**DIRECTIONS FOR THIS TASK**.
The expected output is exactly the lines below, starting at the line with "composite panel" and ending at the line with "Mavi / Blue ///", both included; no other line belongs in it.

**EXERCISE DATA**.
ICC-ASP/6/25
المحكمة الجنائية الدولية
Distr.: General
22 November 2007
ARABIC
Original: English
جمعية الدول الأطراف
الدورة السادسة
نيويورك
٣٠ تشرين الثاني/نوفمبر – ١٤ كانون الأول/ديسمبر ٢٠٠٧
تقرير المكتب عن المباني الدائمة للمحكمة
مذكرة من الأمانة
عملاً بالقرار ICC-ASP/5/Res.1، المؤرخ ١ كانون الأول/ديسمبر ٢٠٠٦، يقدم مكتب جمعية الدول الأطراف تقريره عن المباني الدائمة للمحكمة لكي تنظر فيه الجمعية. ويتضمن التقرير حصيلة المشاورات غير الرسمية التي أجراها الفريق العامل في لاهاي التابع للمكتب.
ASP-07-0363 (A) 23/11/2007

--

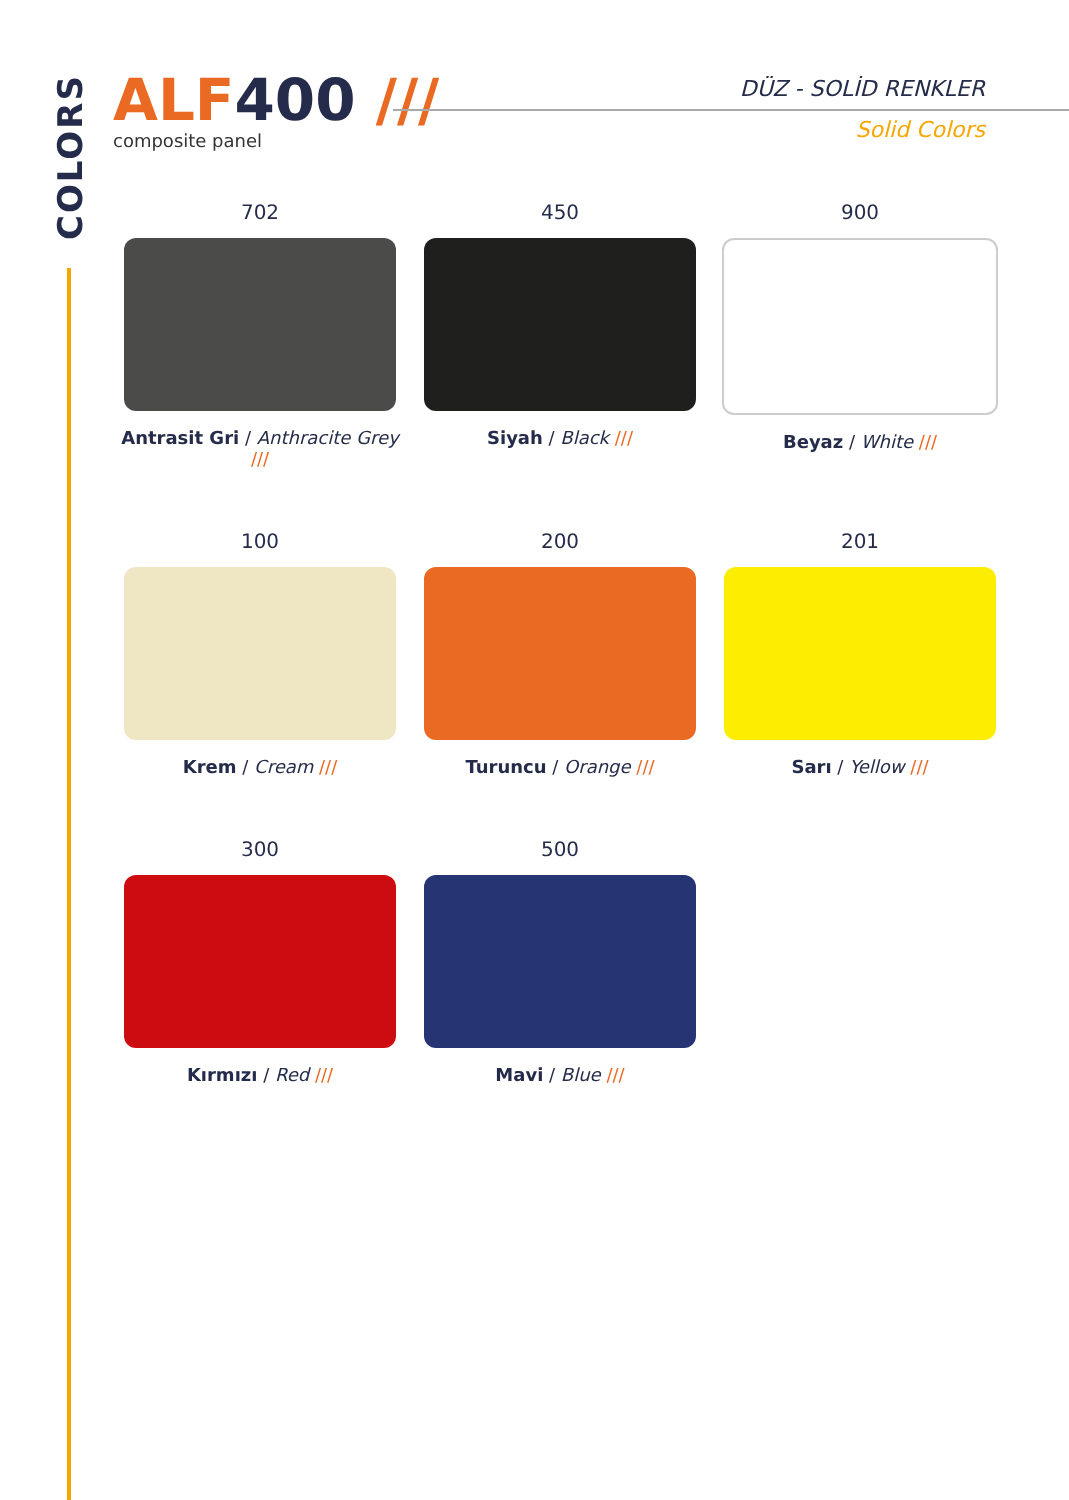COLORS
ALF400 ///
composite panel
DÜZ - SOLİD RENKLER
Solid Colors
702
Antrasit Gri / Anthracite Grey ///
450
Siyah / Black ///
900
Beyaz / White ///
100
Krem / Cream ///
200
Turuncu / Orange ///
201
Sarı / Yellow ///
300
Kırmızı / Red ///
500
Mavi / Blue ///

**RESULT FOR THIS TASK**.
composite panel
DÜZ - SOLİD RENKLER
Solid Colors
702
Antrasit Gri / Anthracite Grey ///
450
Siyah / Black ///
900
Beyaz / White ///
100
Krem / Cream ///
200
Turuncu / Orange ///
201
Sarı / Yellow ///
300
Kırmızı / Red ///
500
Mavi / Blue ///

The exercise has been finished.